CALGARY - Steve Staios will once again represent the home team when the NHL's outdoor Heritage Classic returns to Alberta, only this time the former Edmonton defenceman will be wearing the logo of the rival Calgary Flames.

Staios will suit up for the Flames against the Montreal Canadiens Feb. 20 at McMahon Stadium in the first NHL outdoor game to be played in Canada in seven seasons. Staios was also a part of the NHL's first regular-season outdoor game ever, when the Oilers lost 4-3 to the Canadiens on Nov. 22, 2003.

"I feel fortunate to get another chance to play in it," Staios said. "I know that the tradition of hockey here in Calgary and the great fans we have…it's just going to be a memorable event. I think the fans here really deserve that."

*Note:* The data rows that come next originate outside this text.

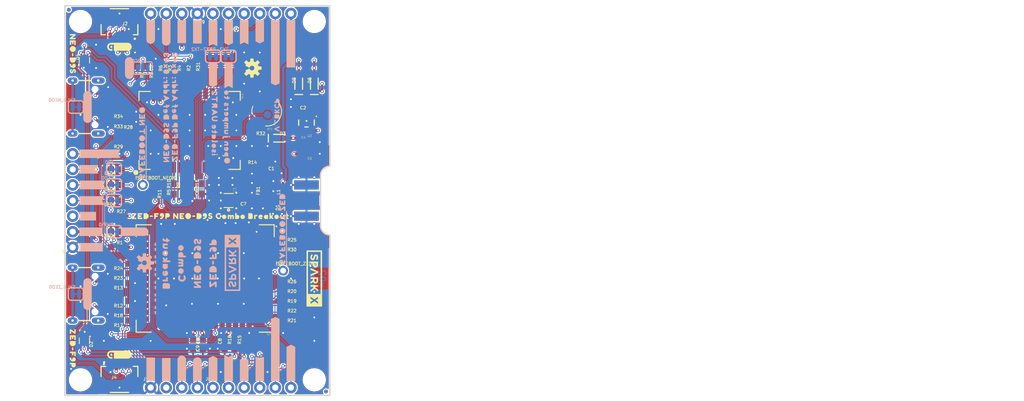
<source format=kicad_pcb>
(kicad_pcb (version 20211014) (generator pcbnew)

  (general
    (thickness 1.6)
  )

  (paper "A4")
  (layers
    (0 "F.Cu" signal)
    (1 "In1.Cu" signal)
    (2 "In2.Cu" signal)
    (31 "B.Cu" signal)
    (32 "B.Adhes" user "B.Adhesive")
    (33 "F.Adhes" user "F.Adhesive")
    (34 "B.Paste" user)
    (35 "F.Paste" user)
    (36 "B.SilkS" user "B.Silkscreen")
    (37 "F.SilkS" user "F.Silkscreen")
    (38 "B.Mask" user)
    (39 "F.Mask" user)
    (40 "Dwgs.User" user "User.Drawings")
    (41 "Cmts.User" user "User.Comments")
    (42 "Eco1.User" user "User.Eco1")
    (43 "Eco2.User" user "User.Eco2")
    (44 "Edge.Cuts" user)
    (45 "Margin" user)
    (46 "B.CrtYd" user "B.Courtyard")
    (47 "F.CrtYd" user "F.Courtyard")
    (48 "B.Fab" user)
    (49 "F.Fab" user)
    (50 "User.1" user)
    (51 "User.2" user)
    (52 "User.3" user)
    (53 "User.4" user)
    (54 "User.5" user)
    (55 "User.6" user)
    (56 "User.7" user)
    (57 "User.8" user)
    (58 "User.9" user)
  )

  (setup
    (pad_to_mask_clearance 0)
    (pcbplotparams
      (layerselection 0x00010fc_ffffffff)
      (disableapertmacros false)
      (usegerberextensions false)
      (usegerberattributes true)
      (usegerberadvancedattributes true)
      (creategerberjobfile true)
      (svguseinch false)
      (svgprecision 6)
      (excludeedgelayer true)
      (plotframeref false)
      (viasonmask false)
      (mode 1)
      (useauxorigin false)
      (hpglpennumber 1)
      (hpglpenspeed 20)
      (hpglpendiameter 15.000000)
      (dxfpolygonmode true)
      (dxfimperialunits true)
      (dxfusepcbnewfont true)
      (psnegative false)
      (psa4output false)
      (plotreference true)
      (plotvalue true)
      (plotinvisibletext false)
      (sketchpadsonfab false)
      (subtractmaskfromsilk false)
      (outputformat 1)
      (mirror false)
      (drillshape 1)
      (scaleselection 1)
      (outputdirectory "")
    )
  )

  (net 0 "")
  (net 1 "3.3V")
  (net 2 "GND")
  (net 3 "SCL")
  (net 4 "N$5")
  (net 5 "N$8")
  (net 6 "USB_D-")
  (net 7 "USB_D+")
  (net 8 "ANT")
  (net 9 "5V")
  (net 10 "N$11")
  (net 11 "N$12")
  (net 12 "VCC_RF")
  (net 13 "ANT_VCC")
  (net 14 "D-_NEO")
  (net 15 "N$7")
  (net 16 "N$9")
  (net 17 "N$14")
  (net 18 "N$15")
  (net 19 "SDA")
  (net 20 "~{RESET}")
  (net 21 "N$2")
  (net 22 "N$6")
  (net 23 "N$3")
  (net 24 "N$4")
  (net 25 "ANT_PWR")
  (net 26 "SMA")
  (net 27 "D+_NEO")
  (net 28 "D+_ZED")
  (net 29 "D-_ZED")
  (net 30 "N$16")
  (net 31 "N$17")
  (net 32 "ANT_NEO")
  (net 33 "ANT_ZED")
  (net 34 "V_BKCP")
  (net 35 "~{SAFEBOOT_NEO}")
  (net 36 "N$18")
  (net 37 "N$19")
  (net 38 "TXD2_NEO")
  (net 39 "RXD2_NEO")
  (net 40 "TXD1_NEO")
  (net 41 "RXD1_NEO")
  (net 42 "N$20")
  (net 43 "N$21")
  (net 44 "TXD1_ZED")
  (net 45 "RXD1_ZED")
  (net 46 "N$24")
  (net 47 "N$25")
  (net 48 "TXD2_ZED")
  (net 49 "RXD2_ZED")
  (net 50 "EXT_INT_NEO")
  (net 51 "EXT_INT_ZED")
  (net 52 "~{SAFEBOOT_ZED}")
  (net 53 "RTK")
  (net 54 "GEO")
  (net 55 "TP")
  (net 56 "N$22")
  (net 57 "TX_RDY")
  (net 58 "N$23")
  (net 59 "N$26")
  (net 60 "N$27")
  (net 61 "N$28")
  (net 62 "N$29")
  (net 63 "N$30")
  (net 64 "N$35")
  (net 65 "N$36")
  (net 66 "N$37")
  (net 67 "N$31")
  (net 68 "N$32")
  (net 69 "N$13")
  (net 70 "USB_D-1")
  (net 71 "USB_D+1")
  (net 72 "N$33")
  (net 73 "N$34")
  (net 74 "V_USB")
  (net 75 "V_USB_2")
  (net 76 "SHIELD_ZED")
  (net 77 "SHIELD_NEO")
  (net 78 "N$1")
  (net 79 "N$10")

  (footprint "eagleBoard:NEO#D9S10" (layer "F.Cu") (at 128.1811 81.1276 -90))

  (footprint "eagleBoard:#TX_RDY#0" (layer "F.Cu") (at 128.9431 97.3836))

  (footprint "eagleBoard:0603" (layer "F.Cu") (at 163.1061 122.1486))

  (footprint "eagleBoard:#RX1#0" (layer "F.Cu") (at 156.1211 134.7216 -90))

  (footprint "eagleBoard:0603" (layer "F.Cu") (at 156.5656 105.0036 180))

  (footprint "eagleBoard:OSHW-LOGO-S" (layer "F.Cu") (at 157.3911 83.4136 -90))

  (footprint "eagleBoard:0603" (layer "F.Cu") (at 149.1996 103.0986 90))

  (footprint "eagleBoard:1X06_NO_SILK" (layer "F.Cu") (at 151.0411 74.5236))

  (footprint "eagleBoard:0603" (layer "F.Cu") (at 152.9461 128.4986 90))

  (footprint "eagleBoard:SOT23-5" (layer "F.Cu") (at 166.2811 92.3036 180))

  (footprint "eagleBoard:0603" (layer "F.Cu") (at 149.3901 128.4986 90))

  (footprint "eagleBoard:1X01_NO_SILK" (layer "F.Cu") (at 139.6111 102.4636))

  (footprint "eagleBoard:0603" (layer "F.Cu") (at 135.2931 112.6236))

  (footprint "eagleBoard:#3V3#0" (layer "F.Cu") (at 145.9611 75.2856 -90))

  (footprint "eagleBoard:0603" (layer "F.Cu") (at 143.1036 103.0986 -90))

  (footprint "eagleBoard:#RX2#3" (layer "F.Cu") (at 153.5811 75.2856 -90))

  (footprint "eagleBoard:#GND#0" (layer "F.Cu") (at 148.5011 75.2856 -90))

  (footprint "eagleBoard:JST04_1MM_RA" (layer "F.Cu") (at 135.8011 131.6736))

  (footprint "eagleBoard:0603" (layer "F.Cu") (at 136.4361 122.9741 180))

  (footprint "eagleBoard:MS421R_IV03E" (layer "F.Cu") (at 159.8041 90.4621 180))

  (footprint "eagleBoard:0603" (layer "F.Cu") (at 163.1061 112.1791))

  (footprint "eagleBoard:0603" (layer "F.Cu") (at 159.1691 104.1781 90))

  (footprint "eagleBoard:0603" (layer "F.Cu") (at 156.1211 128.4986 90))

  (footprint "eagleBoard:#SDA#1" (layer "F.Cu") (at 145.9611 134.7216 -90))

  (footprint "eagleBoard:0603" (layer "F.Cu") (at 163.1061 123.7361))

  (footprint "eagleBoard:0603" (layer "F.Cu") (at 146.3421 83.9851 90))

  (footprint "eagleBoard:ZED#F9P_NEO#D9S_COMBO_BREAKOUT0" (layer "F.Cu") (at 150.6601 107.5436))

  (footprint "eagleBoard:0603" (layer "F.Cu") (at 144.6276 103.0986 90))

  (footprint "eagleBoard:ZED-F9P" (layer "F.Cu") (at 149.7711 117.7036 180))

  (footprint "eagleBoard:QWIIC_4MM" (layer "F.Cu") (at 135.8011 130.1242))

  (footprint "eagleBoard:0603" (layer "F.Cu") (at 163.1061 120.5611))

  (footprint "eagleBoard:JST04_1MM_RA" (layer "F.Cu") (at 135.8011 78.3336 180))

  (footprint "eagleBoard:STAND-OFF" (layer "F.Cu") (at 167.5511 75.819))

  (footprint "eagleBoard:0603" (layer "F.Cu") (at 136.4361 116.8781 180))

  (footprint "eagleBoard:QWIIC_4MM" (layer "F.Cu") (at 135.8011 79.9592))

  (footprint "eagleBoard:#RX1#2" (layer "F.Cu") (at 158.6611 75.2856 -90))

  (footprint "eagleBoard:LED-0603" (layer "F.Cu") (at 135.2931 105.0036 180))

  (footprint "eagleBoard:#TP#0" (layer "F.Cu") (at 128.9431 99.9236))

  (footprint "eagleBoard:1X01_NO_SILK" (layer "F.Cu") (at 162.4711 116.4336))

  (footprint "eagleBoard:0603" (layer "F.Cu") (at 136.4361 124.5616 180))

  (footprint "eagleBoard:SMA-EDGE" (layer "F.Cu") (at 166.2811 105.0036 -90))

  (footprint "eagleBoard:0603" (layer "F.Cu") (at 141.7701 83.9851 90))

  (footprint "eagleBoard:MICRO-FIDUCIAL" (layer "F.Cu") (at 127.5461 73.914))

  (footprint "eagleBoard:#EXT_INT#0" (layer "F.Cu") (at 161.2011 134.7216 -90))

  (footprint "eagleBoard:1X06_NO_SILK" (layer "F.Cu") (at 151.0411 135.4836))

  (footprint "eagleBoard:#RTK#0" (layer "F.Cu") (at 128.9431 105.0036))

  (footprint "eagleBoard:##RESET##0" (layer "F.Cu") (at 163.7411 134.7216 -90))

  (footprint "eagleBoard:LED-0603" (layer "F.Cu") (at 135.2931 102.4636 180))

  (footprint "eagleBoard:0603" (layer "F.Cu") (at 136.4361 121.3866 180))

  (footprint "eagleBoard:SOD-323" (layer "F.Cu")
    (tedit 0) (tstamp 638d2859-645a-45a8-adca-8f388eb39730)
    (at 167.5511 85.9536 90)
    (descr "SOD-323 (Small Outline Diode)")
    (fp_text reference "D6" (at 0 -0.762 90) (layer "F.SilkS")
      (effects (font (size 0.512064 0.512064) (thickness 0.097536)) (justify left))
      (tstamp 368bea74-15d4-4f3a-b158-ea14a8f751ce)
    )
    (fp_text value "1A/23V/620mV" (at 0 0.762 90) (layer "F.Fab")
  
... [2811024 chars truncated]
</source>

Staios, who was traded from Edmonton to Calgary late last season in the first ever deal between the provincial rivals, recalled the blistering cold temperatures that the players faced seven season ago in Edmonton.

"It was cold and it was uncomfortable, but people will remember it forever because of it," Staios said. "I would rather it be on the warmer side (in Calgary)."

Flames president Ken King said he's optimistic the weather will co-operate, but noted winters in Calgary are unpredictable. Warm chinook winds, which have been known to drastically raise the temperature in Calgary during the winter months, could affect the outdoor ice.

"It could be as warm as now or it could be colder than words could possibly describe," King said.

King said the Flames and the NHL will develop a contingency plan that could involve moving the game back indoors if the weather is too warm.

"You've got to be able to keep the ice in. What you want is a good mid-range temperature day. Let's just assume we're going to get a perfect day for a great game."

While McMahon Stadium can accommodate 35,650 fans for football games, King said additional seating will be added for the Heritage Classic.

"We hope to have something in the order of about 40,000 seats," King said.

NHL commissioner Gary Bettman said a second outdoor game in Canada will celebrate the roots of the sport.

"As everyone knows, the roots of our game are in Canada," Bettman said. "And the roots of our game emanate from frozen ponds and backyard rinks in Canada. When you have a heritage as proud and as strong as we do, you want to celebrate it."

If it turns out to be exceptionally cold, it might provide an advantage for veteran Calgary blue-liner Cory Sarich.

"It might improve my game a little bit so I'm kind of looking forward to it," said the Saskatoon native, who played his fair share of outdoor hockey growing up. "I've played in all conditions. I've been out there where you could hardly handle being outside. I've played inside in some rinks where you felt colder inside than outside as well."

While the Canadiens will wear their current white jersey with a 2011 NHL Heritage Classic patch on the front right chest, the Flames will wear retro jerseys to honour the Calgary Tigers, who became the first major professional hockey team in Calgary in 1921 when the Western Canada Hockey League was formed.

The uniforms will feature a deeper red colour with gold stripes and a beige Flames logo.

"I think it's really cool," said Staios of wearing the "It's a great chance for us as players to show our respect to those players who played in the past and to the history of the game."

King also announced that the Calgary Hitmen will host a Western Hockey League outdoor game against the Regina Pats the day after the Heritage Classic, also at McMahon Stadium.

"It will be a sequel to this great event and will also afford an opportunity for more people to see our great sport played in the great outdoors," King said.

Having suited up for his hometown Kelowna Rockets for four seasons from 2000 to 2004, Montreal defenceman Josh Gorges said he was surprised to hear about the addition of the WHL outdoor game.

"I didn't even know that was part of the deal until the mentioned it today," Gorges said. "I can remember playing here in junior and you’d get 15,000 fans at a junior game, which I thought was unheard of. To be able to play an outdoor game for those guys has got to be really exciting for them."